It was more than a vacation. It was a spiritual pilgrimage. On my son’s 12th birthday he signed a discipleship covenant that included three challenges: spiritual, intellectual, and physical. The trip was a reward for reaching the goals we had mutually agreed on.
You know why most of us do not get what we want out of life? Because we do not know what we want. And you will never accomplish the goals you do not set. If you want to sustain your personal life vision, you must set some life goals. Please reference my last point and make sure you do it in the context of prayer. After all, if all you do is set a bunch of selfish goals, you would be better off if you did not accomplish them. But if you set them in the context of prayer, then life goals become an expression of faith. “Faith is being sure of what we hope for” (Hebrews 11:1).
----
Work required:
Please answer these questions from the life goals text:
(a) What three challenges did the discipleship covenant include?
(b) On which birthday did the son sign the covenant?
(c) Which Bible verse is quoted at the end?
----
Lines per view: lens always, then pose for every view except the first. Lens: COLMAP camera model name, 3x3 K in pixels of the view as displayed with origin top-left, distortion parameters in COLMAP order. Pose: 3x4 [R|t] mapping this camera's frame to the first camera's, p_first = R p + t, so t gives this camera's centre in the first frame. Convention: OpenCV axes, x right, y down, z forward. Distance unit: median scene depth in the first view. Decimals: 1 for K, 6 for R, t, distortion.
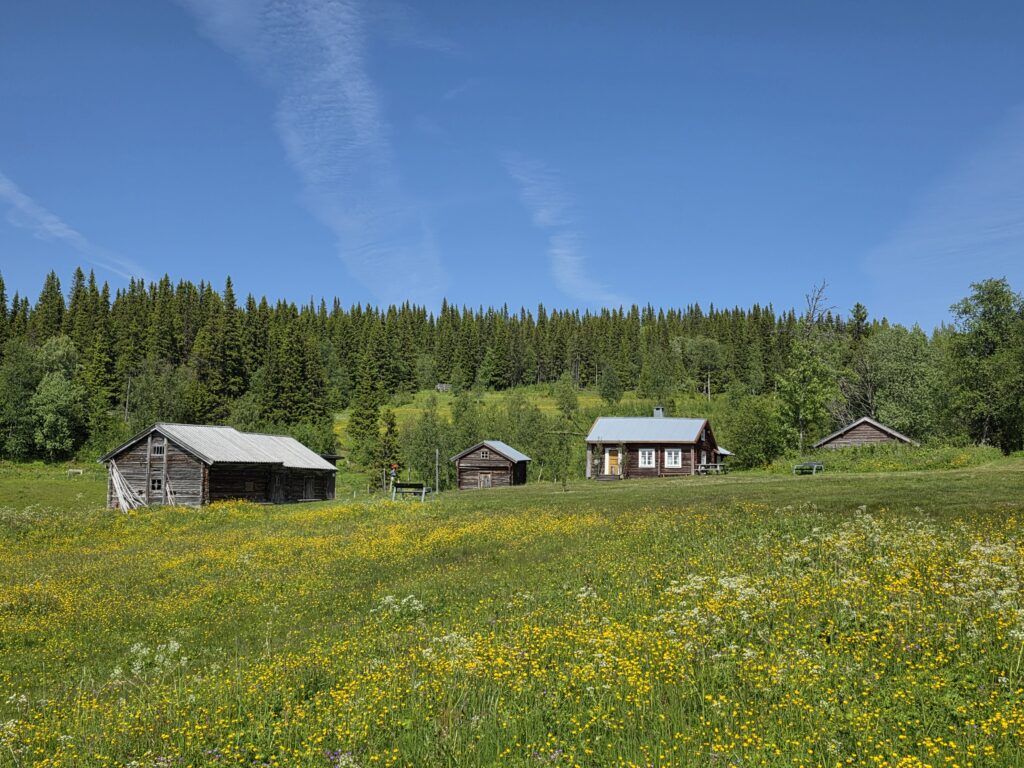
lens RADIAL K [[1035.7, 0, 512.0], [0, 1035.7, 381.4], [0, 0, 1]] dist [0.189911, 0.000000]
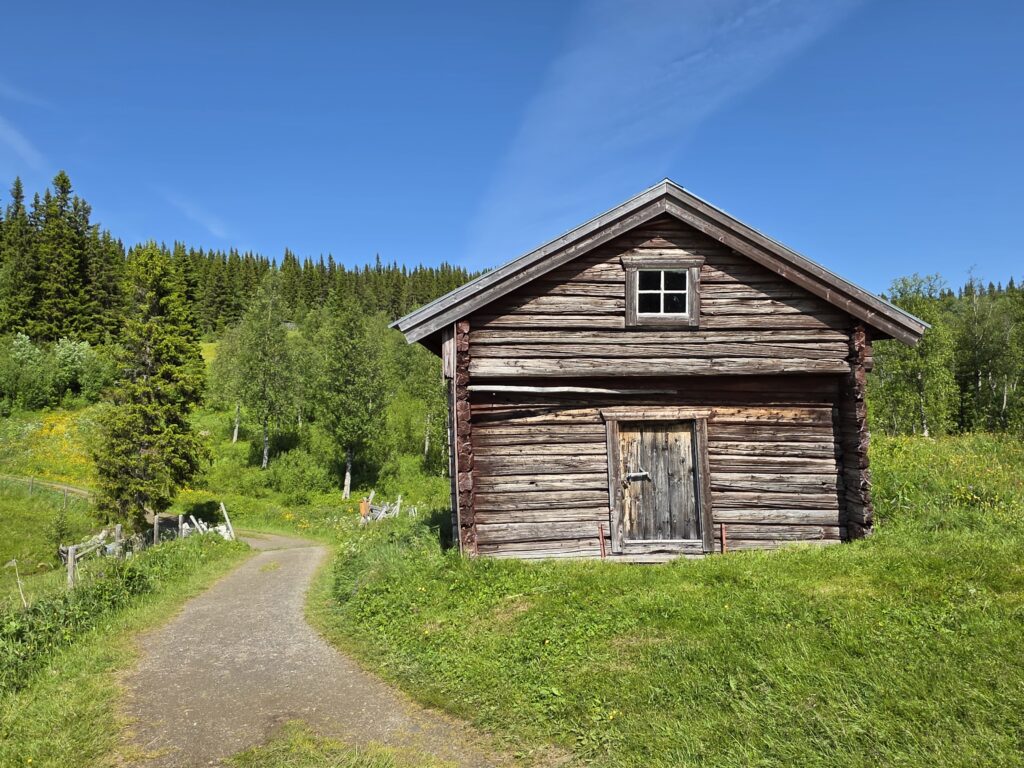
lens RADIAL K [[669.1, 0, 513.9], [0, 669.1, 388.7], [0, 0, 1]] dist [-0.002142, -0.000297]
pose [[0.965826, -0.016279, 0.258678, -0.036122], [-0.000846, 0.997822, 0.065954, 0.041523], [-0.259189, -0.063919, 0.963709, 0.490819]]
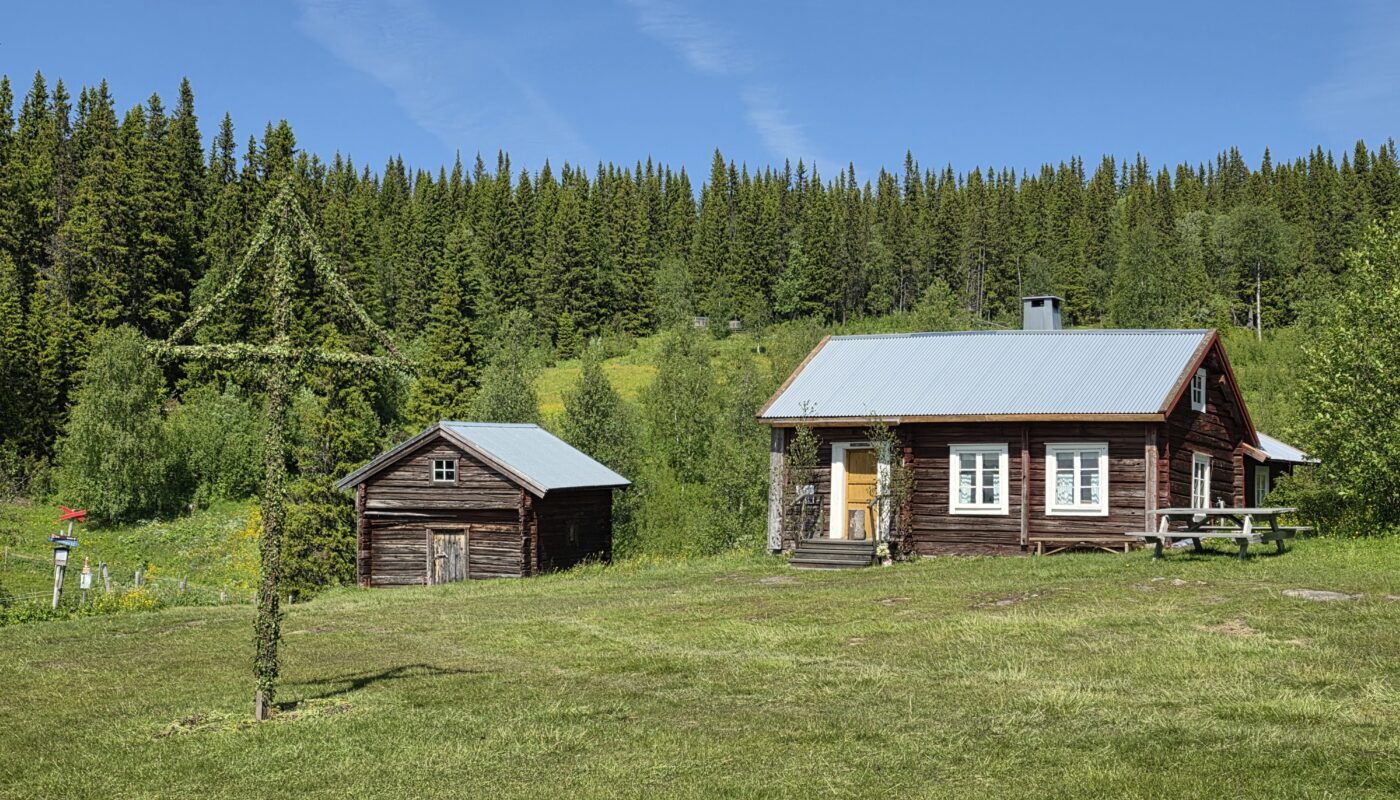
lens RADIAL K [[1774.4, 0, 698.5], [0, 1774.4, 403.0], [0, 0, 1]] dist [0.070137, 0.000000]
pose [[0.992536, -0.010406, -0.121505, 0.056957], [0.015238, 0.999127, 0.038907, 0.017837], [0.120994, -0.040468, 0.991828, 0.271766]]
----
Finished exercise:
(a) Spiritual, intellectual, and physical.
(b) His 12th birthday.
(c) Hebrews 11:1.